The median age was 39.7 years. 22.8% of residents were under the age of 18 and 20.3% were 65 years of age or older. For every 100 females there were 90.4 males, and for every 100 females age 18 and over there were 86.4 males age 18 and over.

98.2% of residents lived in urban areas, while 1.8% lived in rural areas.

Of households, 26.9% had children under the age of 18 living in them. 35.1% were married-couple households, 20.3% were households with a male householder and no spouse or partner present, and 35.5% were households with a female householder and no spouse or partner present.
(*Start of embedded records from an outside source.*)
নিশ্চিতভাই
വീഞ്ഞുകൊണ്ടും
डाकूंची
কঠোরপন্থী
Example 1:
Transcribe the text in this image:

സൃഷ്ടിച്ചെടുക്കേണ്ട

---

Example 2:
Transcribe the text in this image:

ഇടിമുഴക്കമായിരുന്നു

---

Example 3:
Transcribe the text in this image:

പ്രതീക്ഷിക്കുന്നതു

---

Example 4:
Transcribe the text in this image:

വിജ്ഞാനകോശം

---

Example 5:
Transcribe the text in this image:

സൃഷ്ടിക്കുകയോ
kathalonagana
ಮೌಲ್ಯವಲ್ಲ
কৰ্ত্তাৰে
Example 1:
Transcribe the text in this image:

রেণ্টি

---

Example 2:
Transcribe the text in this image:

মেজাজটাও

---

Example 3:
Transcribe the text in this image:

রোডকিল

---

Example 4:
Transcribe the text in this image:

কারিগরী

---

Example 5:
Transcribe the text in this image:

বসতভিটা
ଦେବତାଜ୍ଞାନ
About 37.3% of all households were made up of individuals, and 18.4% had someone living alone who was 65 years of age or older.

Of housing units, 13.3% were vacant. The homeowner vacancy rate was 1.9% and the rental vacancy rate was 12.3%.
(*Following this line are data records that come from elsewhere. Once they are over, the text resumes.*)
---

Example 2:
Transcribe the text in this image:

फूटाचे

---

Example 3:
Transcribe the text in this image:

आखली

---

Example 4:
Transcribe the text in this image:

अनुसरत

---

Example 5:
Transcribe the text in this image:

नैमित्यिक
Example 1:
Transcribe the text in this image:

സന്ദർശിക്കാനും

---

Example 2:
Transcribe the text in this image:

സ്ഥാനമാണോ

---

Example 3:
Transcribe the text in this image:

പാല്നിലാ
Racial composition as of the 2020 census
| Race | Number | Percent |
|---|---|---|
| White | 3,812 | 91.5% |
| Black or African American | 60 | 1.4% |
| American Indian and Alaska Native | 4 | 0.1% |
| Asian | 19 | 0.5% |
| Native Hawaiian and Other Pacific Islander | 3 | 0.1% |
| Some other race | 37 | 0.9% |
| Two or more races | 229 | 5.5% |
| Hispanic or Latino (of any race) | 98 | 2.4% |

===Income and poverty===
The median income for a household in the city was $41,004, and the median income for a family was $43,100. Males had a median income of $32,226 versus $27,577 for females. The per capita income for the city was $24,600. About 14.8% of families and 19.9% of the population were below the poverty line, including 34.2% of those under age 18 and 4.1% of those age 65 or over.
==Notable people==

- George C. Armstrong, Illinois state senator, mayor of Lawrenceville, and newspaper editor
- Philip B. Benefiel, Illinois state senator, lawyer, and judge
- Mordecai Brown, Hall of Fame pitcher for Chicago Cubs and St. Louis Cardinals
- Garrel Burgoon, Illinois state representative and businessman
- Frances Crane, mystery author; born in Lawrenceville
- Lyman W. Emmons (1885-1955), American businessman and politician
- Herschella Horton, Arizona state representative
- Lyle Judy, second baseman for the St. Louis Cardinals; born in Lawrenceville
- William McAndrew, football and basketball coach
- Jason Pargin, known by his pen name David Wong is an American comedy and horror writer.
- Jack Ryan, MLB pitcher for the Cleveland Naps, Boston Red Sox and Brooklyn Dodgers
- Marty Simmons, current head men's basketball coach at Eastern Illinois University
- Maurice Cole Tanquary A professor of entomology and member of the Crocker Land Expedition.